# [Exercise details]
Once the line with "none -> plato/blanco [978,367]" is found in the entries below, print it and each following line exactly, stopping after the line with "olla [677,378] -> olla [544,390], shifted"; print nothing else.

Spatial object tracking data:
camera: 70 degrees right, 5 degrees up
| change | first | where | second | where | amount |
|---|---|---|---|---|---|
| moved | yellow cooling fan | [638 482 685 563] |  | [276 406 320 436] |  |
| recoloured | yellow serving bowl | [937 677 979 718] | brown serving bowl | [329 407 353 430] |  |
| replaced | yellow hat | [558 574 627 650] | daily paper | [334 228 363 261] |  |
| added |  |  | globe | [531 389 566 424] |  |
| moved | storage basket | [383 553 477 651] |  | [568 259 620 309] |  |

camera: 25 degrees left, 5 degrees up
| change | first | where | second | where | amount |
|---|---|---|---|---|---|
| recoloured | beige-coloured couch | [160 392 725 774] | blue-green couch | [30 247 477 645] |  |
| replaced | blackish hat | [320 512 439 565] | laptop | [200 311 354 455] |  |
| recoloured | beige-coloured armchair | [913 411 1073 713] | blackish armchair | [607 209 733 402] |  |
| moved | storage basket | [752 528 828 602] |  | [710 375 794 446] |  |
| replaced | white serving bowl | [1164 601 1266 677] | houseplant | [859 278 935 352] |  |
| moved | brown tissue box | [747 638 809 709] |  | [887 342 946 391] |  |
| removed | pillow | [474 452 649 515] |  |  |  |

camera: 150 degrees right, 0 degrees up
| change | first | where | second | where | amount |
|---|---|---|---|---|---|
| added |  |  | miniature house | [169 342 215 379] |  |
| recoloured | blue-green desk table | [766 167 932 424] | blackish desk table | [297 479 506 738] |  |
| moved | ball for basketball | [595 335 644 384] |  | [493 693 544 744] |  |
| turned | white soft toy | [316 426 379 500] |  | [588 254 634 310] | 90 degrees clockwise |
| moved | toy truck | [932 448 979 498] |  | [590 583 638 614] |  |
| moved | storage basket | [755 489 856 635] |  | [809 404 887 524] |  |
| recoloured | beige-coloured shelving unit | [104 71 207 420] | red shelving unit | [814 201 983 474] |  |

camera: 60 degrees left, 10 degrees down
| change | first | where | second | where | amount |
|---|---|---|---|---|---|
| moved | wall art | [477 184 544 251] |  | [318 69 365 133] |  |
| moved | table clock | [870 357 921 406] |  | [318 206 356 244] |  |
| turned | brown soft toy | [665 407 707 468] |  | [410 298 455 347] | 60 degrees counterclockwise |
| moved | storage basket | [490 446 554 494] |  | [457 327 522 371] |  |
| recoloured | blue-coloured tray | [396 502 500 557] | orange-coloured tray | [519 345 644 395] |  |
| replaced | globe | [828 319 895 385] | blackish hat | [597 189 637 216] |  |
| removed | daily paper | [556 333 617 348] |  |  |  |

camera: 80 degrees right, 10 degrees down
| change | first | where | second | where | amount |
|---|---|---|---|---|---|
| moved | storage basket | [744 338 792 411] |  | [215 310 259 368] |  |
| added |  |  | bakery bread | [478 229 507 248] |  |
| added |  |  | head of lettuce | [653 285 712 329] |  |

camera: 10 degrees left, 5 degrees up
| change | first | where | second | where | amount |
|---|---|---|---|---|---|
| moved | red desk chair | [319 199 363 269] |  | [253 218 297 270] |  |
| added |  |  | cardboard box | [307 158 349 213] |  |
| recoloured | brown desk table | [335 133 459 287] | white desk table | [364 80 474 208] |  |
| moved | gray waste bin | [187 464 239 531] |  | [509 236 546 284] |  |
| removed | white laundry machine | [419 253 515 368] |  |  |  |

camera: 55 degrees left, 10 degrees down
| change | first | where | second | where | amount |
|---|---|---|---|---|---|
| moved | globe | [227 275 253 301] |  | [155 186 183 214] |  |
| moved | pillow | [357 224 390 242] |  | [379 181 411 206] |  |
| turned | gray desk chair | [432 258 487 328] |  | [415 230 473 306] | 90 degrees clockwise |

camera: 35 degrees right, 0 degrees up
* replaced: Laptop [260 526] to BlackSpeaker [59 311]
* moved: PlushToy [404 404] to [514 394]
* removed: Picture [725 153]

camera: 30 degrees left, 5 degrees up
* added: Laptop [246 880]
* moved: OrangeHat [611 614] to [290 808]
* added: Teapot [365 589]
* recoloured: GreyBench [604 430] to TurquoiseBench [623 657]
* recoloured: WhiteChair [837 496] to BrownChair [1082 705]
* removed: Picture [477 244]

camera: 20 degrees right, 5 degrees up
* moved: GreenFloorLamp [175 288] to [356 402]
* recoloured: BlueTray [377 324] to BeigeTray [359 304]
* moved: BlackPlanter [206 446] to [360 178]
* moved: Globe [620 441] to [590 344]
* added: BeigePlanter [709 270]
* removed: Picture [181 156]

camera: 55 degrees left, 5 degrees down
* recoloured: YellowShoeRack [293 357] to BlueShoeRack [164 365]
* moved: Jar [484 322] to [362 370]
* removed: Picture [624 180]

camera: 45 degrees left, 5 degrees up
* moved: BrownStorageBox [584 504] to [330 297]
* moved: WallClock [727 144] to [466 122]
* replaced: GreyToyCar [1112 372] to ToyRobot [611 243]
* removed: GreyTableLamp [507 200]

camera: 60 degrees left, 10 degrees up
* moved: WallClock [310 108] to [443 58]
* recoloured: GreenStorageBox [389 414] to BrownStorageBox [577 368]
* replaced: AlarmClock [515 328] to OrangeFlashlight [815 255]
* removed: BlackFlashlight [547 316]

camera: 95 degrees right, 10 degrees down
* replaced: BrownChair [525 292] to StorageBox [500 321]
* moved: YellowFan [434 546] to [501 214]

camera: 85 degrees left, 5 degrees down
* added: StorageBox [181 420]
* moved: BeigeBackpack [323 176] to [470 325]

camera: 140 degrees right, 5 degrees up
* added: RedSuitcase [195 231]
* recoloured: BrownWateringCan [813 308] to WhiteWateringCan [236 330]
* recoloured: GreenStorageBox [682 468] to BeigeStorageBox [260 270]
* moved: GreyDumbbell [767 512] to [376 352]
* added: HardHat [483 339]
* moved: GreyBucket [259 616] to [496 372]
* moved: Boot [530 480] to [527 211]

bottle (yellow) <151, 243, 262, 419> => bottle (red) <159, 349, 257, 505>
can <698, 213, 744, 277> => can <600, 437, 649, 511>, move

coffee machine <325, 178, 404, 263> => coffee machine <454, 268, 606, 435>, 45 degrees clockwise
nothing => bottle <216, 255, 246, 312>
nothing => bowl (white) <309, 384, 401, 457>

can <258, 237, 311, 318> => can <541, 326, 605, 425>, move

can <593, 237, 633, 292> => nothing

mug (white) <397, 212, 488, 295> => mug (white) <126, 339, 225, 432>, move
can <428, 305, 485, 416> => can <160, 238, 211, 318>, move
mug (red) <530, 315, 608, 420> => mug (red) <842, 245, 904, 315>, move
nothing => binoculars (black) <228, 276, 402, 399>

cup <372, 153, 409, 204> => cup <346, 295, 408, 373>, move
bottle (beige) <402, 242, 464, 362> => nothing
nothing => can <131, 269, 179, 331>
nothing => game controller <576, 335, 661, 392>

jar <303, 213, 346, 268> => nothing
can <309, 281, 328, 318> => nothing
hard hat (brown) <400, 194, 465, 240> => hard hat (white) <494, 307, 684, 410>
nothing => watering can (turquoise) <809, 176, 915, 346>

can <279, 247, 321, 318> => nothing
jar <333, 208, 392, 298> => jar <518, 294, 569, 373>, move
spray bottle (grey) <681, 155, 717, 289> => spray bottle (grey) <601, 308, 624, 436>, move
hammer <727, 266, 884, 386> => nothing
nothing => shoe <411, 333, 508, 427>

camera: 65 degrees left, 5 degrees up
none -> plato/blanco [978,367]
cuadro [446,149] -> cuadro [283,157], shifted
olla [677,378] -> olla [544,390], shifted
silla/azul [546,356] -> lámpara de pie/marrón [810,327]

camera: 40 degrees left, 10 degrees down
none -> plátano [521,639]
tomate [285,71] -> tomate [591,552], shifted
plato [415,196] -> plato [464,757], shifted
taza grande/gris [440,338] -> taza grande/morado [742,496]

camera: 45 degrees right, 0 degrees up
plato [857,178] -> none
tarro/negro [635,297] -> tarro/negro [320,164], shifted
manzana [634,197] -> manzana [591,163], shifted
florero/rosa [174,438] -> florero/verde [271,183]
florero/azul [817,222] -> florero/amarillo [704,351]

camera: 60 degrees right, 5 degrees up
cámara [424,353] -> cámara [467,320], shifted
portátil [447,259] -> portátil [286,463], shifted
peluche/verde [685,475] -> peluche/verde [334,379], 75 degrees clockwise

# [Answer below]
none -> plato/blanco [978,367]
cuadro [446,149] -> cuadro [283,157], shifted
olla [677,378] -> olla [544,390], shifted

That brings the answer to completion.